Top of Source data
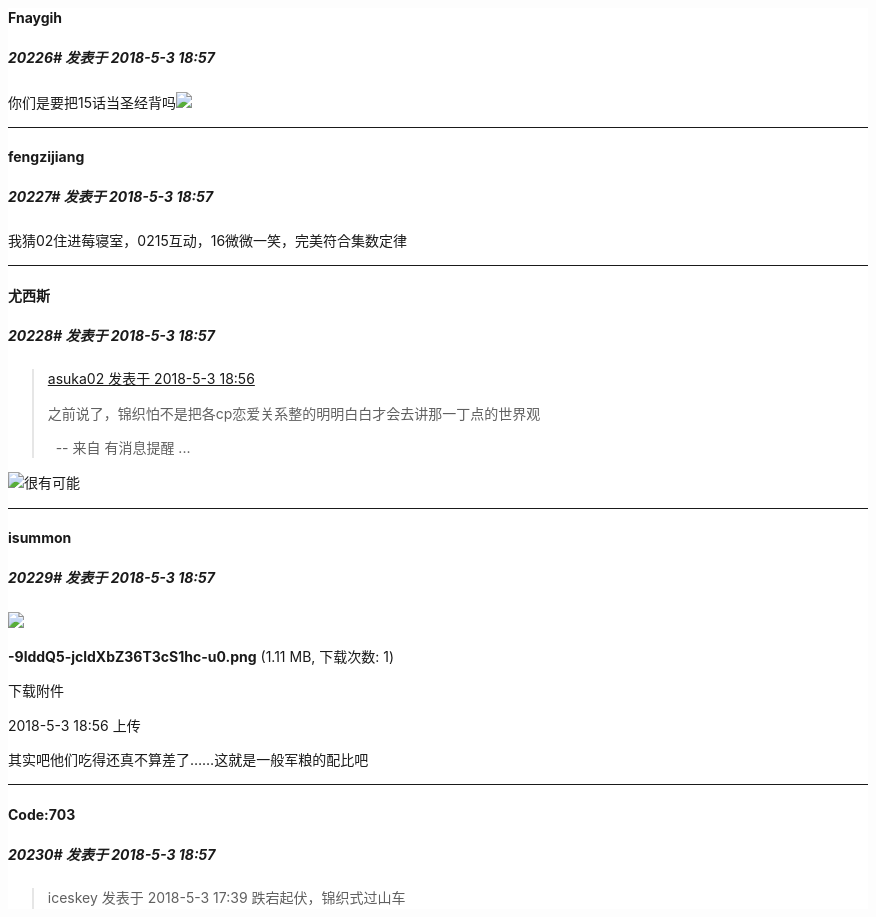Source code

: ####  Fnaygih  
##### 20226#       发表于 2018-5-3 18:57


你们是要把15话当圣经背吗<img src="https://static.saraba1st.com/image/smiley/face2017/067.png" referrerpolicy="no-referrer">


*****

####  fengzijiang  
##### 20227#       发表于 2018-5-3 18:57


我猜02住进莓寝室，0215互动，16微微一笑，完美符合集数定律


*****

####  尤西斯  
##### 20228#       发表于 2018-5-3 18:57


<blockquote><a href="httphttps://bbs.saraba1st.com/2b/forum.php?mod=redirect&amp;goto=findpost&amp;pid=39465484&amp;ptid=1636434" target="_blank">asuka02 发表于 2018-5-3 18:56</a>

之前说了，锦织怕不是把各cp恋爱关系整的明明白白才会去讲那一丁点的世界观


  -- 来自 有消息提醒 ...</blockquote>
<img src="https://static.saraba1st.com/image/smiley/face2017/068.png" referrerpolicy="no-referrer">很有可能


*****

####  isummon  
##### 20229#       发表于 2018-5-3 18:57


<img src="https://img.saraba1st.com/forum/201805/03/185632n3q9dyqdcyqll9ql.png" referrerpolicy="no-referrer">


<strong>-9lddQ5-jcldXbZ36T3cS1hc-u0.png</strong> (1.11 MB, 下载次数: 1)

下载附件

2018-5-3 18:56 上传


其实吧他们吃得还真不算差了……这就是一般军粮的配比吧


*****

####  Code:703  
##### 20230#       发表于 2018-5-3 18:57


<blockquote>iceskey 发表于 2018-5-3 17:39
跌宕起伏，锦织式过山车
Bottom of Source data
#### Your assignment:
Print out the whole of the material word for word, without pictures.

#### Exercise output:
Source code

: ####  Fnaygih  
##### 20226#       发表于 2018-5-3 18:57


你们是要把15话当圣经背吗<img src="https://static.saraba1st.com/image/smiley/face2017/067.png" referrerpolicy="no-referrer">


*****

####  fengzijiang  
##### 20227#       发表于 2018-5-3 18:57


我猜02住进莓寝室，0215互动，16微微一笑，完美符合集数定律


*****

####  尤西斯  
##### 20228#       发表于 2018-5-3 18:57


<blockquote><a href="httphttps://bbs.saraba1st.com/2b/forum.php?mod=redirect&amp;goto=findpost&amp;pid=39465484&amp;ptid=1636434" target="_blank">asuka02 发表于 2018-5-3 18:56</a>

之前说了，锦织怕不是把各cp恋爱关系整的明明白白才会去讲那一丁点的世界观


  -- 来自 有消息提醒 ...</blockquote>
<img src="https://static.saraba1st.com/image/smiley/face2017/068.png" referrerpolicy="no-referrer">很有可能


*****

####  isummon  
##### 20229#       发表于 2018-5-3 18:57


<img src="https://img.saraba1st.com/forum/201805/03/185632n3q9dyqdcyqll9ql.png" referrerpolicy="no-referrer">


<strong>-9lddQ5-jcldXbZ36T3cS1hc-u0.png</strong> (1.11 MB, 下载次数: 1)

下载附件

2018-5-3 18:56 上传


其实吧他们吃得还真不算差了……这就是一般军粮的配比吧


*****

####  Code:703  
##### 20230#       发表于 2018-5-3 18:57


<blockquote>iceskey 发表于 2018-5-3 17:39
跌宕起伏，锦织式过山车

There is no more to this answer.